An overview of the concepts in async / await in Rust

16 March 2021 · 1009 words

software development

Async / await in Rust promises to simplify concurrent code, and to allow a large number of concurrent tasks to be scheduled at the same time — with less overhead than the same number of OS Threads would require.

In general, async / await lets you write code that avoids "callback hell", in favor of a linear style similar to blocking code while still letting other tasks progress during awaits.

Any minimal async / await code in Rust is made up of at least the following pieces:

An executor
A Future with an internal state machine

But before we dig into those, let's see what operating system threads are all about.

Operating System Threads

Rust has a really good concurrency story. For me it's probably the feature I like the most. Rust prevents you from making a lot of mistakes, mistakes that are easy to make in most other imperative programming languages.

Each new thread allocates a stack, with an OS-defined size. On linux, and other operating systems with virtual memory, the program won't actually use up physical memory even though 1 MiB is "allocated" to the thread when it starts. That way you can start thousands of threads without trouble.

The problems start when the OS needs to context switch between threads, and a lot of CPU time is wasted during signalling between the kernel and the program.

Enter async / await.

Async / await

Since async / await tasks don't require OS signalling to context switch, the theory is that you can have a lot more of them, and they can make your program execute faster than a program with the same number of operating system threads.

The two most important parts of the async / await story are the executor, and the state machine wrapped in a future.

A future is a computation that will finish and yield a result at some later, unknown time. Futures don't have to be executed in an async / await context, they are a tool that is available even in the absence of async / await.

An executor is the thing that takes the state machine futures and drives them to completion.

Executors

Rust purposefully doesn't include an async / await executor in the standard library. There might be executors that are good for small embedded devices, and other executors that are good for large servers.

For the sake of argument, I will pick the very popular tokio executor and describe how it works at a high level.

Tokio in multi-threading mode starts as many operating system threads as there are cores on the given machine, on my computer that would be 8 logical cores which translates to 8 threads.

The "low" number of threads means that if there are 8 currently running tasks, one in each thread, and all of them are blocking (e.g. stupidly calling std::thread::sleep), then it would not be possible for any other tasks to make progress and my hypothetical web server would be frozen.

That's why Alice Ryhl, one of the maintainers of tokio, says that a task should not execute for more than 100 microseconds between two .awaits.

If a task needs to run for a longer time, then it should be spawned using e.g. tokio::task::spawn_blocking which will run on a separate OS thread, or just run the code on an os thread directly using std::thread::spawn.

Futures and state machines

An async function looks something like this:

async fn my_task() -> Option<String> {
    // more code
}

async fn is just sugar for transforming the return parameter into a Future that is implemented as an anonymous struct that can't be named by anyone but the compiler.

The resulting high level code transform (ignoring the anonymous struct) would be something like:

fn my_task() -> Future<Output = Option<String>> {
    // A state machine that when driven by the executor
    // finally yields an Option<String>.
}

When compiling an async function, the Rust compiler will build a state machine of the states the function can be in during its asynchronous life cycle. The two obvious states are Initialized and Complete, but between those any number of states for different code branches can be generated.

As soon as you call .await on the async function, or enqueue it as a new task using the regular non-blocking tokio::spawn method, the state machine will start moving forward. In Rust's async / await model, this is called polling.

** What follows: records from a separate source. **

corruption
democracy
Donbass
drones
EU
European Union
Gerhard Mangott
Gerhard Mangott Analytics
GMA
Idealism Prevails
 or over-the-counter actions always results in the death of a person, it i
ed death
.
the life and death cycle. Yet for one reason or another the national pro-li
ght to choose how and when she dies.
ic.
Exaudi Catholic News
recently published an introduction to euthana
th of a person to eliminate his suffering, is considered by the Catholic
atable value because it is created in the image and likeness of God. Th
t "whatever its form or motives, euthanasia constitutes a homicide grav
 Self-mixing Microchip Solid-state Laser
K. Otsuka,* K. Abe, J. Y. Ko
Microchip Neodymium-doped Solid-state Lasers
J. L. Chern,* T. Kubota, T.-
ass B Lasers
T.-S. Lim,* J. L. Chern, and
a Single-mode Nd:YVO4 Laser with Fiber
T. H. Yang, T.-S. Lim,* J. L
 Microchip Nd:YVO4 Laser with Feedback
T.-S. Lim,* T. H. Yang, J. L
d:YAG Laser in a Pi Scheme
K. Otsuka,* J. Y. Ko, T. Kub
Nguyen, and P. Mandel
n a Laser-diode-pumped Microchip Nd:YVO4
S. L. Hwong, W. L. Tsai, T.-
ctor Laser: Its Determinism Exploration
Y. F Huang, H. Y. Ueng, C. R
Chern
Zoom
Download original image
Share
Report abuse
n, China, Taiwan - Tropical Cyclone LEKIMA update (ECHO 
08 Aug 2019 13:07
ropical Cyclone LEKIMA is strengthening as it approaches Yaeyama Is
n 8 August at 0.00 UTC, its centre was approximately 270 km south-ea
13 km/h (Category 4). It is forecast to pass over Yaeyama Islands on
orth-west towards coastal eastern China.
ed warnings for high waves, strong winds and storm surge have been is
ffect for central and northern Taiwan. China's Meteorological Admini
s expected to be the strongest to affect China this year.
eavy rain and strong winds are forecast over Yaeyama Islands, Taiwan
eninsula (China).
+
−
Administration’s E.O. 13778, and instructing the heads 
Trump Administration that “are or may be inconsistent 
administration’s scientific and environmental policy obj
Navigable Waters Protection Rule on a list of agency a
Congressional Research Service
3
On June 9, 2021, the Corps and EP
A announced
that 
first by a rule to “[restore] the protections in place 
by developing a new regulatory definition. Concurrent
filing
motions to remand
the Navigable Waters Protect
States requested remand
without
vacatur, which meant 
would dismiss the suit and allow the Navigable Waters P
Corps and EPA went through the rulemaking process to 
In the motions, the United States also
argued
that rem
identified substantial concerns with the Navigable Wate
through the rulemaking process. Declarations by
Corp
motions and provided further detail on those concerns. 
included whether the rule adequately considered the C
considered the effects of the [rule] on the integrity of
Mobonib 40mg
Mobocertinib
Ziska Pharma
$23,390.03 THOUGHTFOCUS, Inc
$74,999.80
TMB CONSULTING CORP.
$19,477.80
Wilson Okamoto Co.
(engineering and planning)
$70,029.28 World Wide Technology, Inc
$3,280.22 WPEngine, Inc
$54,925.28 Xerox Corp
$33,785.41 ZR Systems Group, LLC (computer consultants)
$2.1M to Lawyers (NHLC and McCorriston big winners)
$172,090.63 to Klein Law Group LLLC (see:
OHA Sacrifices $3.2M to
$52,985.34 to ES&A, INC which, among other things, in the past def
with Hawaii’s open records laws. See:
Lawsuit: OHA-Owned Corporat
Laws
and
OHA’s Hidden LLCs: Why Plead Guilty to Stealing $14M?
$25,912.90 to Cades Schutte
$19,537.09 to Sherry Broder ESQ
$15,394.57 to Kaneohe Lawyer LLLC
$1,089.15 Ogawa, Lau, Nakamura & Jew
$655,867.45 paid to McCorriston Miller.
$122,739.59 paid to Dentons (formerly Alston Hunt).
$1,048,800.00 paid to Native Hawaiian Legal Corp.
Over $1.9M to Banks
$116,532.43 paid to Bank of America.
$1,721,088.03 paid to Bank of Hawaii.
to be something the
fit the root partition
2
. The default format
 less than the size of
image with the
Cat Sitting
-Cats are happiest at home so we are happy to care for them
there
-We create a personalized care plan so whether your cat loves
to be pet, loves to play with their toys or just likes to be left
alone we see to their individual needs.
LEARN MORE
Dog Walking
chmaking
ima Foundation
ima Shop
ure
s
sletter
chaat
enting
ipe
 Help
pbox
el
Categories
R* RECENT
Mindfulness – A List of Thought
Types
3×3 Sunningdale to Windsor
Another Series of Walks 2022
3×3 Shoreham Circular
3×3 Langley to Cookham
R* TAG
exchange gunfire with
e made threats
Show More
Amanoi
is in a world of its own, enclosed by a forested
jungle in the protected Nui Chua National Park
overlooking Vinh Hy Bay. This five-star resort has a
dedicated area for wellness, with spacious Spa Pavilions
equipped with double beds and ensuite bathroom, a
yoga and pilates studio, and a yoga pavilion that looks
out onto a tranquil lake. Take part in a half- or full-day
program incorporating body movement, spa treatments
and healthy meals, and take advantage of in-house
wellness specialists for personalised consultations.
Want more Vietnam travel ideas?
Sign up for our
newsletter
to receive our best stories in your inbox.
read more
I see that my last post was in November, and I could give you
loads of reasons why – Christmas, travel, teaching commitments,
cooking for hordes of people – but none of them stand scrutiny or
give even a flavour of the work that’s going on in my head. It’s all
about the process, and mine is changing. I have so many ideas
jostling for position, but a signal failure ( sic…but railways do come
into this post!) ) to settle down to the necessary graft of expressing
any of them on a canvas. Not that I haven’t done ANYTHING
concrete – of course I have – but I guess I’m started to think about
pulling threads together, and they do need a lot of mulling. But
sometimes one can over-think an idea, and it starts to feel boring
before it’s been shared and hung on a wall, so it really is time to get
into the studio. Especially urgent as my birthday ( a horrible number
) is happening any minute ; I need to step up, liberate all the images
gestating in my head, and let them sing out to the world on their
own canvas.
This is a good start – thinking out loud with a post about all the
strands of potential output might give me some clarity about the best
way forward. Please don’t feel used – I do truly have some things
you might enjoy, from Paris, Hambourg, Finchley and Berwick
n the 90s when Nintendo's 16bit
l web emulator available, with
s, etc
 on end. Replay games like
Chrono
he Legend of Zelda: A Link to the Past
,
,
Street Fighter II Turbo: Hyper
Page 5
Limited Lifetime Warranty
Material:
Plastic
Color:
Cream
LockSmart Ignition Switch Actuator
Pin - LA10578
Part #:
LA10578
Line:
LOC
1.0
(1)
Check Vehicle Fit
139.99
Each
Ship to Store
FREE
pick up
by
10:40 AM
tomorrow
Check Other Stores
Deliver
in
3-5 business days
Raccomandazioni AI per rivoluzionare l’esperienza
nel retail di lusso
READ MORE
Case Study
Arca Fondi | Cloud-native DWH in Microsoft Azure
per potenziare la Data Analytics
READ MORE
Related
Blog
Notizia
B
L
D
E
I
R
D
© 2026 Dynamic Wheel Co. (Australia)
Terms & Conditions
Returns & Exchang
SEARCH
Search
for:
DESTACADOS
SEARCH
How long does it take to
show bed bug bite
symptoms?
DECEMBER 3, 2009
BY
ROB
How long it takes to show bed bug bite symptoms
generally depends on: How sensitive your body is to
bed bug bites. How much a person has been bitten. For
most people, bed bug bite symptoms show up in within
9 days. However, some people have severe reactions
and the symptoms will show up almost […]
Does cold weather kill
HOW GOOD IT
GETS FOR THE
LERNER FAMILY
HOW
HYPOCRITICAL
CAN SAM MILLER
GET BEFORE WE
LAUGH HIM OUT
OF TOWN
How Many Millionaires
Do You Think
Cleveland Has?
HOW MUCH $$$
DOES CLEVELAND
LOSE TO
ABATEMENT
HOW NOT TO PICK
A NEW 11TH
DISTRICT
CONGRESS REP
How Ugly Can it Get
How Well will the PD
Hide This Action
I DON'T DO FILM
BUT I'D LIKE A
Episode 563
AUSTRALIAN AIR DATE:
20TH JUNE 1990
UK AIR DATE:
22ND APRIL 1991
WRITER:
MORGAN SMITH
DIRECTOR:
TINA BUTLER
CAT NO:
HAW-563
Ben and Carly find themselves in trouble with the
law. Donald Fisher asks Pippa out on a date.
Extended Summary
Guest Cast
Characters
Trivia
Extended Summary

Important note about Futures in Rust

Unlike many other programming languages that have types named Future, Rust does NOT start executing a Future automatically. The Future must be driven forward by something. The most common "something" in async / await is the Executor. To start driving a future the easiest way is to .await it. Just do my_task().await.

What about the stack?

Regular functions require a stack. In async / await, the Rust compiler will generate a state machine that is capable of storing the correct amount of data by encoding every possible combination of stack allocations in the form of an enum. Interestingly this includes the entire call graph of the async function. That is why just like recursive types are currently not possible without some hand waving in Rust, recursive async fn is not possible either - unless you Box the recursive call. Boxing the call places it on the heap, in essence turning it to its own private little "stack" segment allocation .

When to use async / await

Do use async / await when

You have to support many concurrent tasks.
You have tasks that call out to non-blocking async functions, e.g. HTTP-calls.
You have an interactive system that gets continuous input while serving output.
You can "guarantee" that your code executes for at most 100 microseconds between .awaits.

Do NOT use async / await when

You need to compute something complex / blocking as fast as possible
You only have a few well known tasks that are independent

Alternatives

Unless you fulfill the criteria for async / await, use something else:

Raw operating system threads std::thread::spawn.
A data-parallelism library like rayon.
I'm sure there are more options out there.